- Born: George Heywood Hill 29 July 1906
- Died: 1986 (aged 79–80)
- Occupation: Bookseller
- Known for: Founder of the Mayfair bookshop Heywood Hill
- Spouse: Lady Anne Gathorne-Hardy
- Children: 2
- Relatives: Gathorne Gathorne-Hardy, 3rd Earl of Cranbrook (father-in-law) Timothy Behrens (son-in-law)

= George Heywood Hill =

British bookseller (1906–1986)

George Heywood Hill (29 July 1906 – 1986) was a British bookseller, and the founder of the Mayfair bookshop Heywood Hill in 1936.

==Early life==
He was born in Chelsea, London on 29 July 1906, the son of Major George Bernard Hill OBE (1874-1961), a stockbroker, and Frances Grace Johnstone, daughter of John Heywood Johnstone MP of Bignor Park, Sussex, and they lived at 37 Draycott Place, Chelsea and Great Orchard, Bignor, Pulborough, Sussex. He had a sister
Sheila Grace Hill.

==Career==
On 2 August 1936, he founded Heywood Hill with the help of Lady Anne Gathorne-Hardy, who would later become his wife.

They sold the bookshop in 1965, and retired to his wife's childhood home, Snape Priory, where they cared for her mother until she died in 1969. Following Heywood's death in 1986, after some years with Parkinson's disease, her daughter and son-in-law Harriet and Simon Frazer came to live with her.

==Personal life==
In 1938, he married Lady Anne Catherine Dorothy Gathorne-Hardy (1911-2006), the daughter of
Gathorne Gathorne-Hardy, 3rd Earl of Cranbrook and Lady Dorothy Montagu Boyle. He was a cousin of her sister-in-law Fidelity Cranbrook (née Seebohm, second wife of the 4th Earl). They lived in Warwick Avenue, Maida Vale, and later in Richmond. They had two daughters, Harriet and Rabea.

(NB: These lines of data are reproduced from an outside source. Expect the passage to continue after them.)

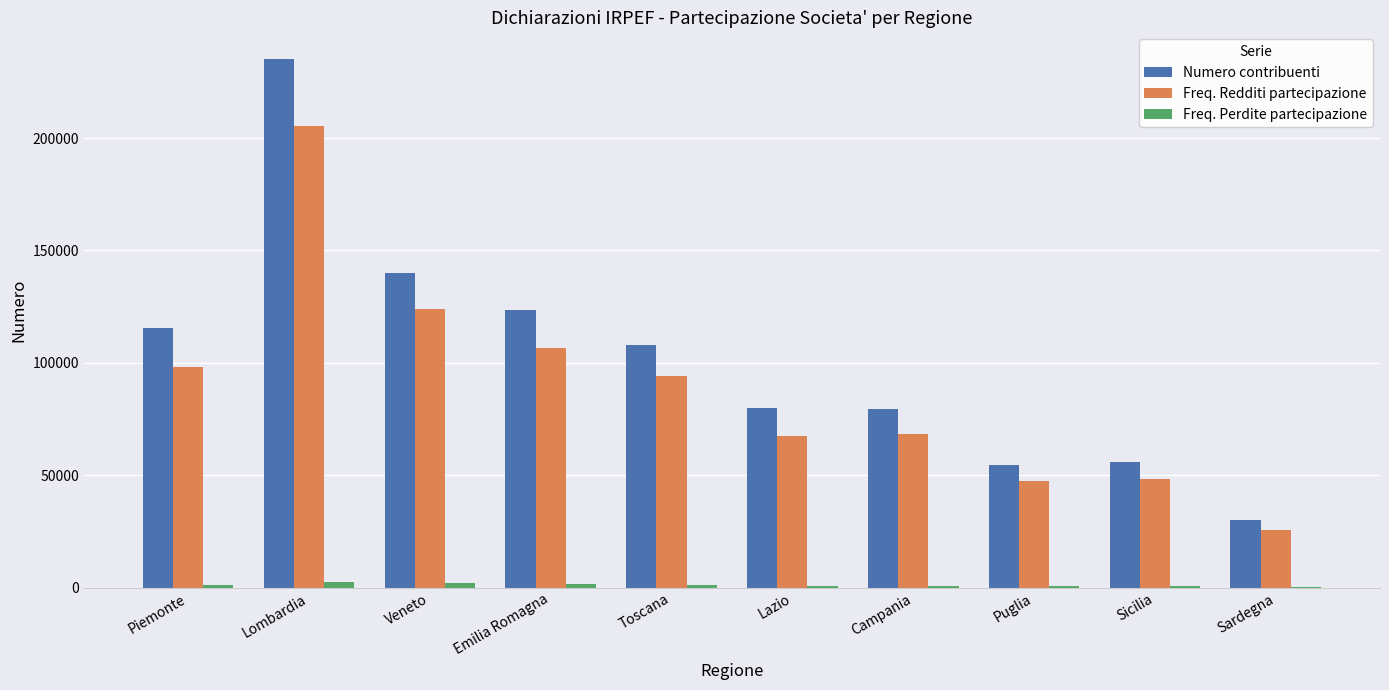

What is the maximum value shown in the chart?

235270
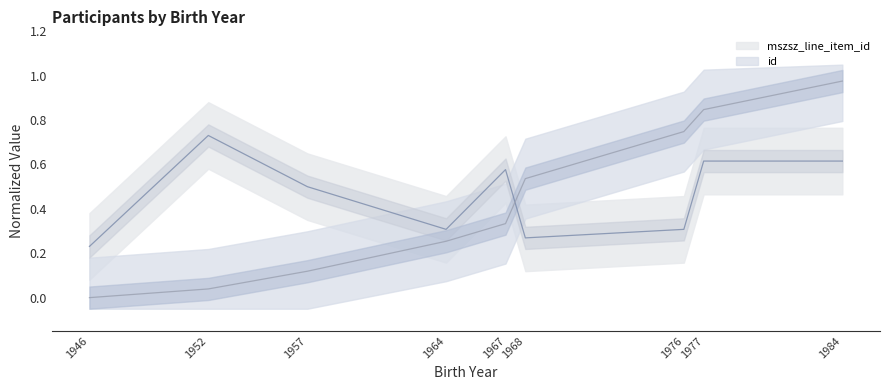

Reading right to left, transcribe all the data shown in this chart.

1.0	0.8	0.7	0.5	0.3	0.3	0.1	0.0	0.0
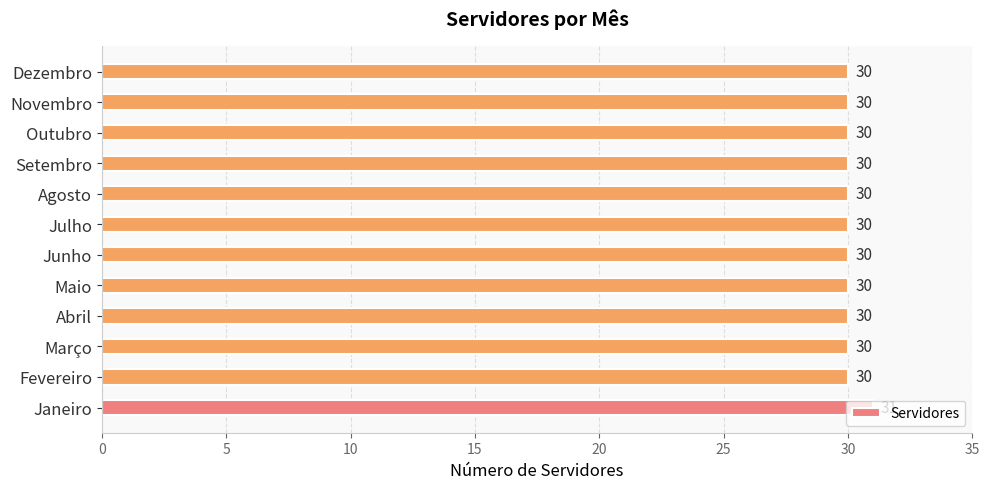

Approximately how many times larger is the value at Julho compared to Outubro?

1.0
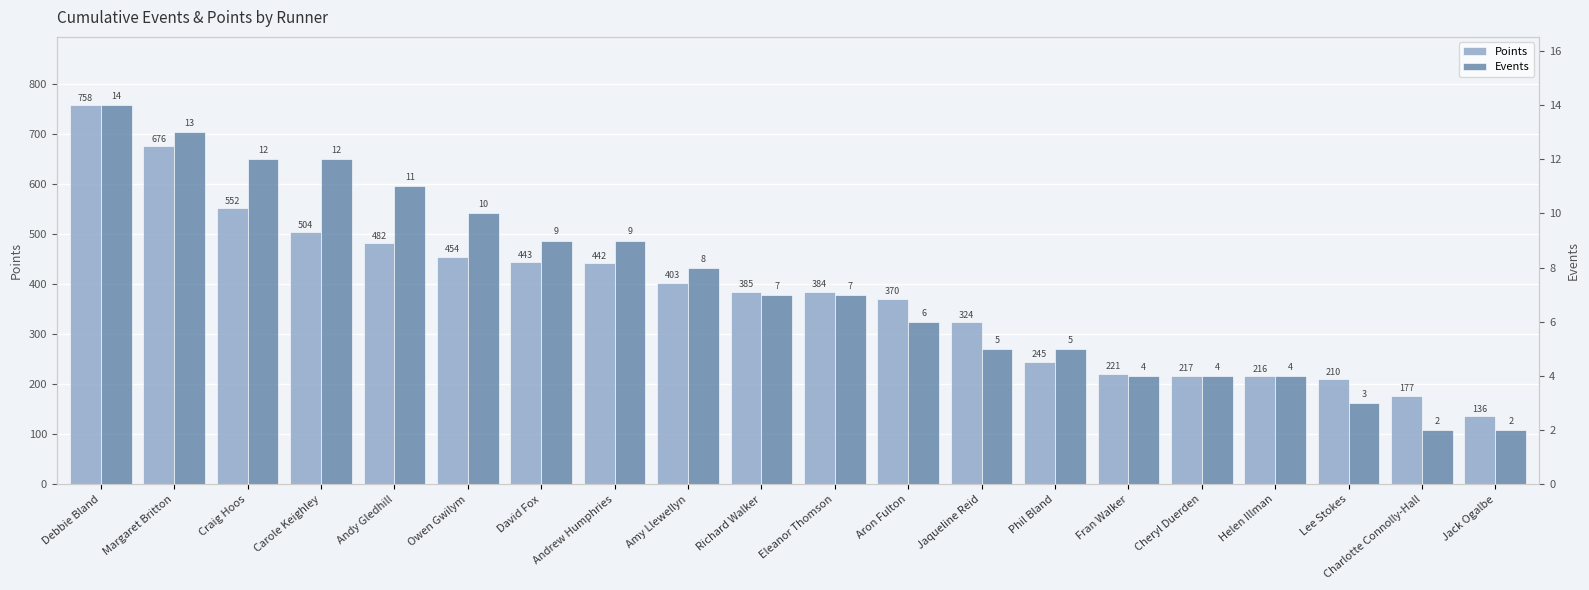

What is the minimum value for Events?

2.0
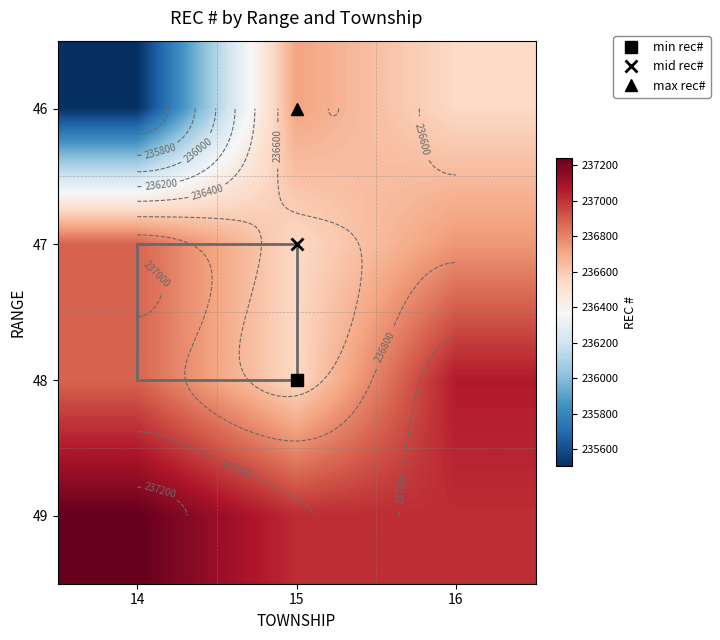

What is the difference between the highest and lowest values at 14?

1739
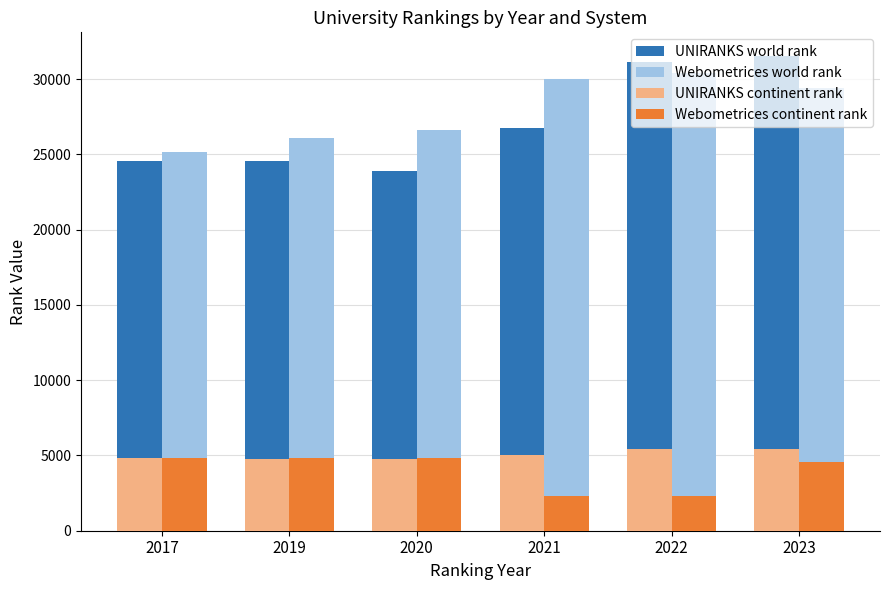

Which series has the largest range (max minus min)?

UNIRANKS world rank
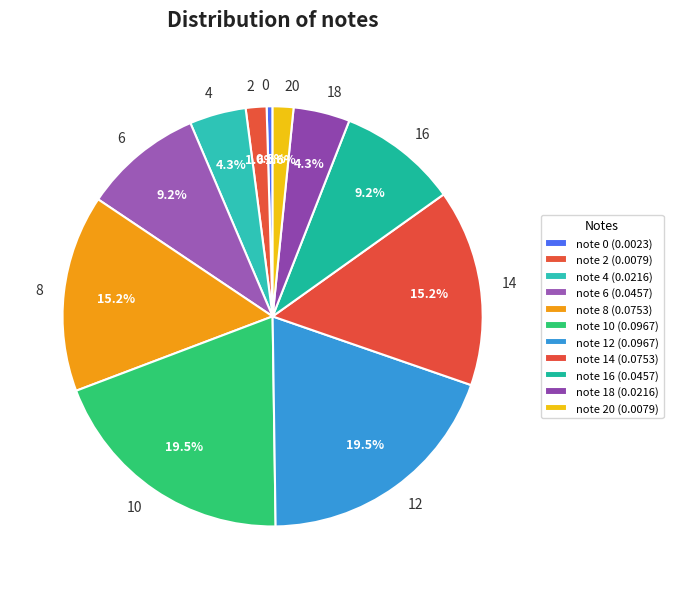

How much of the chart is everything except 12?

80.5%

In 1963, their daughter Harriet married the artist Timothy Behrens, and they had two sons, Algy and Charlie, and a daughter, Fanny. She later married Simon Frazer.

==Death and legacy==
He died in 1986, having suffered for some years from Parkinson's disease. In 2016, Heywood Hill celebrated 80 years in the same premises with its "Library of a Lifetime Award" which will give the winner "one newly published and hand-picked hardback book per month, for life, delivered anywhere in the world".